• **DATA SHOWN**
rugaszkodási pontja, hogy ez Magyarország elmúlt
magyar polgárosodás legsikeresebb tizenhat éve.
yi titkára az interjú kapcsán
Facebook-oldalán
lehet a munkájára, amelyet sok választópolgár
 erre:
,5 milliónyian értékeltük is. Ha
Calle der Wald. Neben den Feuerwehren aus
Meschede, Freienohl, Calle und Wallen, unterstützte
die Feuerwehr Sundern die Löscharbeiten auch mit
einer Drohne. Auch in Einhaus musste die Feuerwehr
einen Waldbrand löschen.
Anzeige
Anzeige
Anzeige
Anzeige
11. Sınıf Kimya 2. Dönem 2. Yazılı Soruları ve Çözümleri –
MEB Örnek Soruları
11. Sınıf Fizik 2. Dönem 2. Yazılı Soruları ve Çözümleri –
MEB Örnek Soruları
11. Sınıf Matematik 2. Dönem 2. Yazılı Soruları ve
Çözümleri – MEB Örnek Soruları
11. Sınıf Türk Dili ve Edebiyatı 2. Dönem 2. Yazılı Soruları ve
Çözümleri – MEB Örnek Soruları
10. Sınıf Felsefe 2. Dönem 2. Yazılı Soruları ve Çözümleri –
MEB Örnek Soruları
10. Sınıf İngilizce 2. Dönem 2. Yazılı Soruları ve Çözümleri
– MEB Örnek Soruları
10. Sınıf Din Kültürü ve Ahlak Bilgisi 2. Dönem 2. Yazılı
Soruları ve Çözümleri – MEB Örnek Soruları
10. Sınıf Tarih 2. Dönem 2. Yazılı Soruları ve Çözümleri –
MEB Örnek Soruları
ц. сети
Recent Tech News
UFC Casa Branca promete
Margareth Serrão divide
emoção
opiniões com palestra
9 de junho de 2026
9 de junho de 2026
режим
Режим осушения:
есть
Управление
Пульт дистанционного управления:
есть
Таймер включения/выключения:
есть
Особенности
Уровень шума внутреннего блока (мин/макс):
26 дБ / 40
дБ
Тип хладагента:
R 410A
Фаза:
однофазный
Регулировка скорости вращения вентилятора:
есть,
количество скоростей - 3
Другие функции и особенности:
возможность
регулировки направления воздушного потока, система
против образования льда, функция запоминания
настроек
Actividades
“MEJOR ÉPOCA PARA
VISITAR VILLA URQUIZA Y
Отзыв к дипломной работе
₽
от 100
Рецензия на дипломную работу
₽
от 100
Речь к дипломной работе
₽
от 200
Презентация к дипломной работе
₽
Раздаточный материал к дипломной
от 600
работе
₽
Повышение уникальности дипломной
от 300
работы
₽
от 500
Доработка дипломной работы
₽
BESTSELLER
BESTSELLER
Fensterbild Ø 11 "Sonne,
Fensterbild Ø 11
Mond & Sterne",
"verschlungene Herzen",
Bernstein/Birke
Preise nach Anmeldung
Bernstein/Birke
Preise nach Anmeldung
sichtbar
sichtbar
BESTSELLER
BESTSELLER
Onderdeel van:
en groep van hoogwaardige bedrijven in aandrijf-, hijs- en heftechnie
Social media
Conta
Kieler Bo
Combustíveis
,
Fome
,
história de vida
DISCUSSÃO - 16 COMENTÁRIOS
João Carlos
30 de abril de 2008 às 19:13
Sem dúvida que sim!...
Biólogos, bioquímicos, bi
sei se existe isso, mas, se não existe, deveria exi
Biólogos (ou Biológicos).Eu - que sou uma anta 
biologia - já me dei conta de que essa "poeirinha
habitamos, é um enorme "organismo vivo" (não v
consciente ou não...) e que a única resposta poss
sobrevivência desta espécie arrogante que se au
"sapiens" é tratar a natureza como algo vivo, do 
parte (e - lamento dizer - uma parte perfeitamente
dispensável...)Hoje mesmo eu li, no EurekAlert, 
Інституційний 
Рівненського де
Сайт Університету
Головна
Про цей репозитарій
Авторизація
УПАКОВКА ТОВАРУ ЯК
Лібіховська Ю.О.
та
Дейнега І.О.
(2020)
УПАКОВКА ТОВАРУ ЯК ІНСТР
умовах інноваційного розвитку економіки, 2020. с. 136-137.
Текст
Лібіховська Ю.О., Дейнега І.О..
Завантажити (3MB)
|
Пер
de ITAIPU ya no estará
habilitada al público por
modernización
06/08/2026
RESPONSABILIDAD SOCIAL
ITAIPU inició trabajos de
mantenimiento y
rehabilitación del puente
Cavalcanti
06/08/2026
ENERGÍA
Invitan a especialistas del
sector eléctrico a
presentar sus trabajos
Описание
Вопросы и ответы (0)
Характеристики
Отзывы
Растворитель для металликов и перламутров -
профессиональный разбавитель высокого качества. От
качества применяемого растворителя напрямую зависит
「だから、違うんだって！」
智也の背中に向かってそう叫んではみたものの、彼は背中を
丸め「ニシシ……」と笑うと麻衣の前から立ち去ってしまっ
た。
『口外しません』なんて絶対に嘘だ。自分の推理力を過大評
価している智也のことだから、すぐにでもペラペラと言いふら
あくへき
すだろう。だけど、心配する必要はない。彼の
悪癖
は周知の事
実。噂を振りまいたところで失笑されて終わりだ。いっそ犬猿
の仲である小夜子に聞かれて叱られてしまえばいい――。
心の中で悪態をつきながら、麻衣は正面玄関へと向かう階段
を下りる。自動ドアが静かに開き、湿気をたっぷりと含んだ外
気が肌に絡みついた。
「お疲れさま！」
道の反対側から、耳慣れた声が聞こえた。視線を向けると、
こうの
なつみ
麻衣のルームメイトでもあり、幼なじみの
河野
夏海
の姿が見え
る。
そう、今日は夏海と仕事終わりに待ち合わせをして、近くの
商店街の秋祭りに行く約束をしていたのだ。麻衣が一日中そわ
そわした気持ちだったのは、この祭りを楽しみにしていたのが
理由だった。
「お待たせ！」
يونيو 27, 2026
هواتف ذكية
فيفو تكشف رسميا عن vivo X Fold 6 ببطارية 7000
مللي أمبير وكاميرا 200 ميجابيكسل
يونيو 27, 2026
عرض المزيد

• **WORK REQUIRED**
In the entries above, which lines hold the string "ТОВАРУ"? Report all of them.

• **PROBLEM SOLUTION**
УПАКОВКА ТОВАРУ ЯК
УПАКОВКА ТОВАРУ ЯК ІНСТР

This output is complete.